Asked why he and his team decided to break into the council secretariats in violation of state government’s directives, Abass-Alesinloye said, “There is no secret there; our action was based on the conviction and belief in the rule of law, which is to allow democracy to thrive in Nigeria.

“If you say I’m confident, maybe I’m confident that democracy will triumph over dictatorship. If you believe in the rule of law and you follow it as we are doing now, definitely one should be confident of victory.”

On the backing by security agencies, he said, “If you rely on any federal might to do something wrong in Buhari’s government, you are on your own. This is the Federal Government we have been expecting to intervene for the past eight months. It was during the period of Olusegun Obasanjo that you could talk of federal might. The party used federal might to sack four governors in controversial circumstances. Buhari’s government won’t do such.”

Reacting to the alleged hijack of the council administration, he said, “How can I hijack law enforcement from the governor; is that possible? By all standards, he is the Chief Security Officer of the state.
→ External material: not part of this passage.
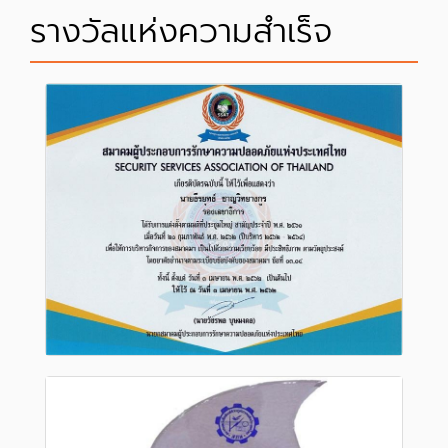
รางวัลแห่งความสำเร็จ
“It is the governor that is fighting the law of the land. There is a judgment against his government on this matter and that is what the police are enforcing. The governor is resisting the enforcement of the law. It is not about me or any other chairman; we don’t have the wherewithal to do that.”

He said against the assumption of many, members of ALGON in the state were not at war with the state government. Rather, he said their action was borne out of the need to exercise their fundamental human rights.

With the battle line drawn, both the state government and the ALGON members in the state, who had vowed that the final verdict rested ultimately on the court, are now exploiting out-of-court settlement.

At the resumed hearing on the matter before Justice Mashud Abass on Wednesday, counsel representing the state government, Akin Onigbinde(SAN), told the judge that the state government was ready to settle the matter peacefully without recourse to the court. Lawyers for the defendants, Niyi Akintola (SAN) and Kunle  Sobaloju, however, wanted all cases on the suspension of the council chairmen to be dispensed with for the out-of-court settlement to be effective.

Notwithstanding, the trial judge adjourned the case till February 12, but warned the parties to ensure that peace reign in the state. Until the parties return to court to inform it about their ability to agree on a peaceful settlement of their differences or not, the people of Oyo State, no doubt, want peace in their neighbourhoods. The governor as the CSO in the state is constitutionally empowered to give that.